Given records -
________________________

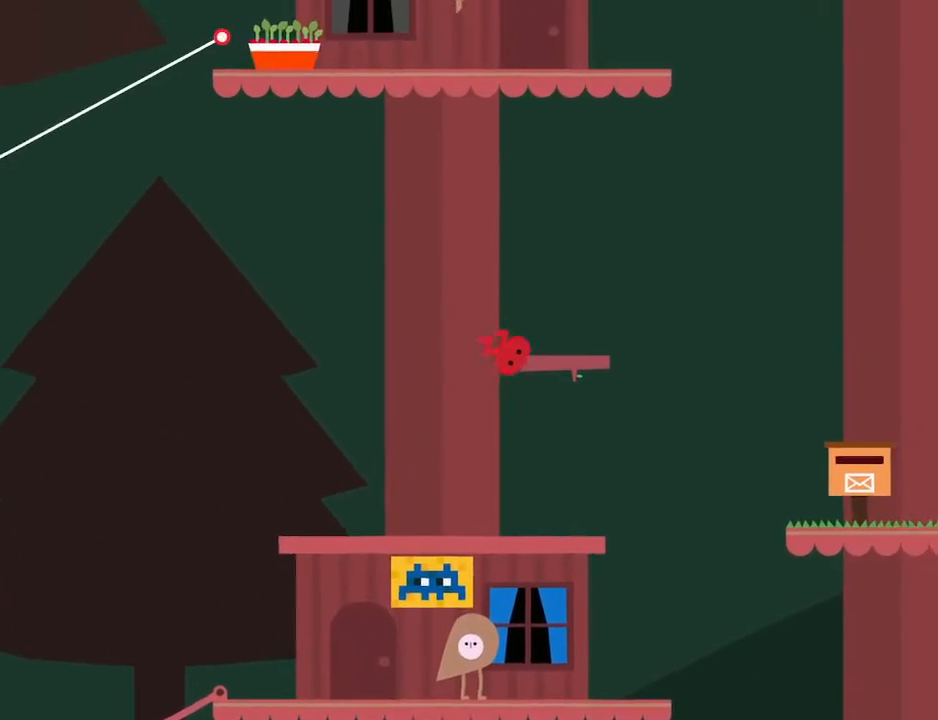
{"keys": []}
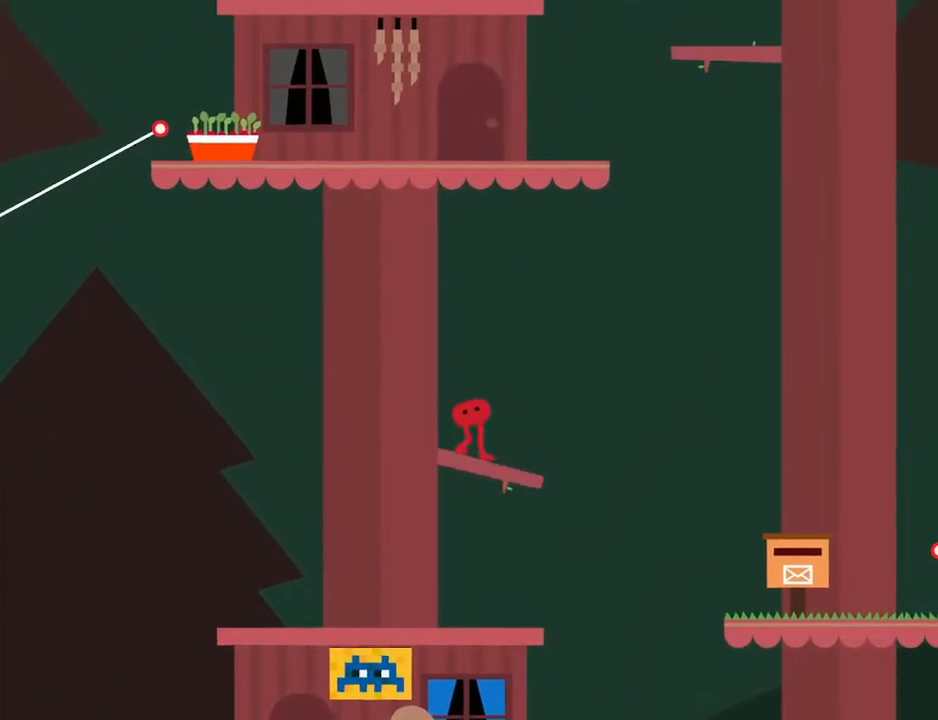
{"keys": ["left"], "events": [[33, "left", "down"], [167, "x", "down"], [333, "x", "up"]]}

________________________

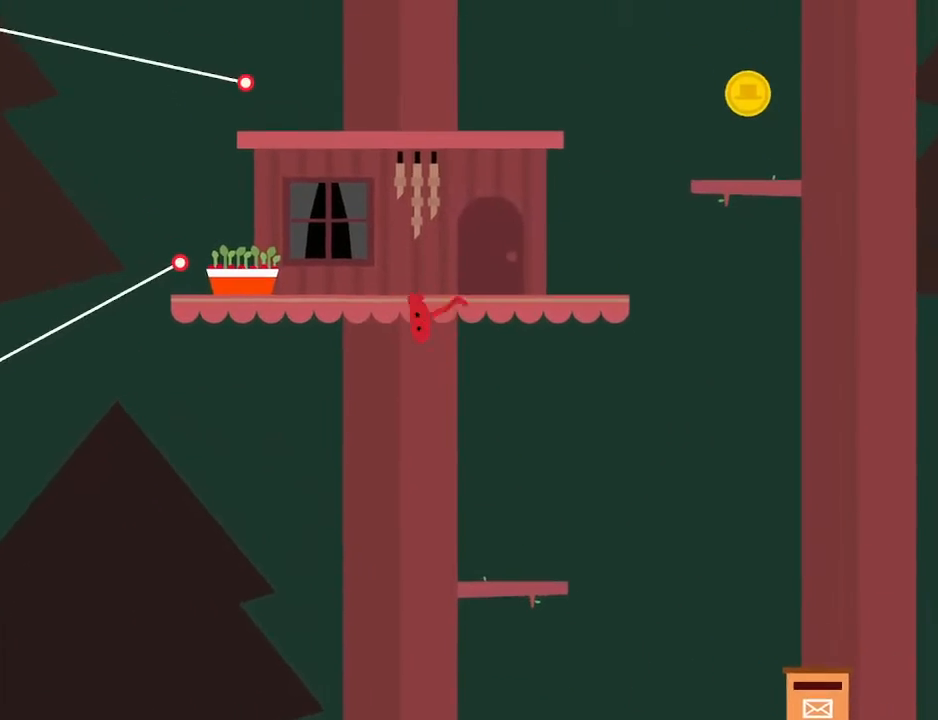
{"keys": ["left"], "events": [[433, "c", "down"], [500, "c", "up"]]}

________________________

Problem to solve -
Whenever the word "down" appears in a line above, copy that line.

Task result -
{"keys": ["left"], "events": [[33, "left", "down"], [167, "x", "down"], [333, "x", "up"]]}
{"keys": ["left"], "events": [[433, "c", "down"], [500, "c", "up"]]}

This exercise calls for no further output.